Information given ▸
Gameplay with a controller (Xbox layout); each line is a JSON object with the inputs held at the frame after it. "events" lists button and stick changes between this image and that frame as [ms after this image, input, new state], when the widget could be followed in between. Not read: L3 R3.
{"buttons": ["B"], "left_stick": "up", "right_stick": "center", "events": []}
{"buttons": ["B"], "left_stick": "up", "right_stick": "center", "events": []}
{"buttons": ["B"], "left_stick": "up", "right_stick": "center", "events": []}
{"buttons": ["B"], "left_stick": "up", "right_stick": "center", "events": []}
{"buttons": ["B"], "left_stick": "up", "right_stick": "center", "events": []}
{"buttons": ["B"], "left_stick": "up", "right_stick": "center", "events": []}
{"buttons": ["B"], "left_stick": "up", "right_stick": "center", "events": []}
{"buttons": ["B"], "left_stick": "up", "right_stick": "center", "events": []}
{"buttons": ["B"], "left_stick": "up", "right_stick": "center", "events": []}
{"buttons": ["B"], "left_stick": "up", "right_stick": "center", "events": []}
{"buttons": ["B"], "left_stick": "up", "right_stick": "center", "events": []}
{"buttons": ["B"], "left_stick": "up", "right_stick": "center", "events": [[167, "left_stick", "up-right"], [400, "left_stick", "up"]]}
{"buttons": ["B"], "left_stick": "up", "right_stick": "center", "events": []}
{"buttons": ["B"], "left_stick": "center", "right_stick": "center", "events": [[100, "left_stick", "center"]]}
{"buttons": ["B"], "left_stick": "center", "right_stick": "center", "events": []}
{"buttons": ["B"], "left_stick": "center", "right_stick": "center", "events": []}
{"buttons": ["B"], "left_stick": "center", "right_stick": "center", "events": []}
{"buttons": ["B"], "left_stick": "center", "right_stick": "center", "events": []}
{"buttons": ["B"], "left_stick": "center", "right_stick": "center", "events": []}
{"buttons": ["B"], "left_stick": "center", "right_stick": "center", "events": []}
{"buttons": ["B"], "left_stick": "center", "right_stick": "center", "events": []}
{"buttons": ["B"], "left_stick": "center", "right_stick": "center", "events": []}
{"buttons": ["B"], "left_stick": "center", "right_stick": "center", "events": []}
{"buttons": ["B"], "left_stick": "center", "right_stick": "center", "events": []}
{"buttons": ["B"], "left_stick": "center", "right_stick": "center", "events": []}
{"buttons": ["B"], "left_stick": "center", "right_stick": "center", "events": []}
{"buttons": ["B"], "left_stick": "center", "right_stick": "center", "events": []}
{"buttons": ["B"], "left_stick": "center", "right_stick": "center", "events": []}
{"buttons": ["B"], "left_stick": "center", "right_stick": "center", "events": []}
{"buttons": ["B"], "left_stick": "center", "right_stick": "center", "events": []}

Problem ▸
Copy all the data. Match it exactly.

Written answer ▸
Gameplay with a controller (Xbox layout); each line is a JSON object with the inputs held at the frame after it. "events" lists button and stick changes between this image and that frame as [ms after this image, input, new state], when the widget could be followed in between. Not read: L3 R3.
{"buttons": ["B"], "left_stick": "up", "right_stick": "center", "events": []}
{"buttons": ["B"], "left_stick": "up", "right_stick": "center", "events": []}
{"buttons": ["B"], "left_stick": "up", "right_stick": "center", "events": []}
{"buttons": ["B"], "left_stick": "up", "right_stick": "center", "events": []}
{"buttons": ["B"], "left_stick": "up", "right_stick": "center", "events": []}
{"buttons": ["B"], "left_stick": "up", "right_stick": "center", "events": []}
{"buttons": ["B"], "left_stick": "up", "right_stick": "center", "events": []}
{"buttons": ["B"], "left_stick": "up", "right_stick": "center", "events": []}
{"buttons": ["B"], "left_stick": "up", "right_stick": "center", "events": []}
{"buttons": ["B"], "left_stick": "up", "right_stick": "center", "events": []}
{"buttons": ["B"], "left_stick": "up", "right_stick": "center", "events": []}
{"buttons": ["B"], "left_stick": "up", "right_stick": "center", "events": [[167, "left_stick", "up-right"], [400, "left_stick", "up"]]}
{"buttons": ["B"], "left_stick": "up", "right_stick": "center", "events": []}
{"buttons": ["B"], "left_stick": "center", "right_stick": "center", "events": [[100, "left_stick", "center"]]}
{"buttons": ["B"], "left_stick": "center", "right_stick": "center", "events": []}
{"buttons": ["B"], "left_stick": "center", "right_stick": "center", "events": []}
{"buttons": ["B"], "left_stick": "center", "right_stick": "center", "events": []}
{"buttons": ["B"], "left_stick": "center", "right_stick": "center", "events": []}
{"buttons": ["B"], "left_stick": "center", "right_stick": "center", "events": []}
{"buttons": ["B"], "left_stick": "center", "right_stick": "center", "events": []}
{"buttons": ["B"], "left_stick": "center", "right_stick": "center", "events": []}
{"buttons": ["B"], "left_stick": "center", "right_stick": "center", "events": []}
{"buttons": ["B"], "left_stick": "center", "right_stick": "center", "events": []}
{"buttons": ["B"], "left_stick": "center", "right_stick": "center", "events": []}
{"buttons": ["B"], "left_stick": "center", "right_stick": "center", "events": []}
{"buttons": ["B"], "left_stick": "center", "right_stick": "center", "events": []}
{"buttons": ["B"], "left_stick": "center", "right_stick": "center", "events": []}
{"buttons": ["B"], "left_stick": "center", "right_stick": "center", "events": []}
{"buttons": ["B"], "left_stick": "center", "right_stick": "center", "events": []}
{"buttons": ["B"], "left_stick": "center", "right_stick": "center", "events": []}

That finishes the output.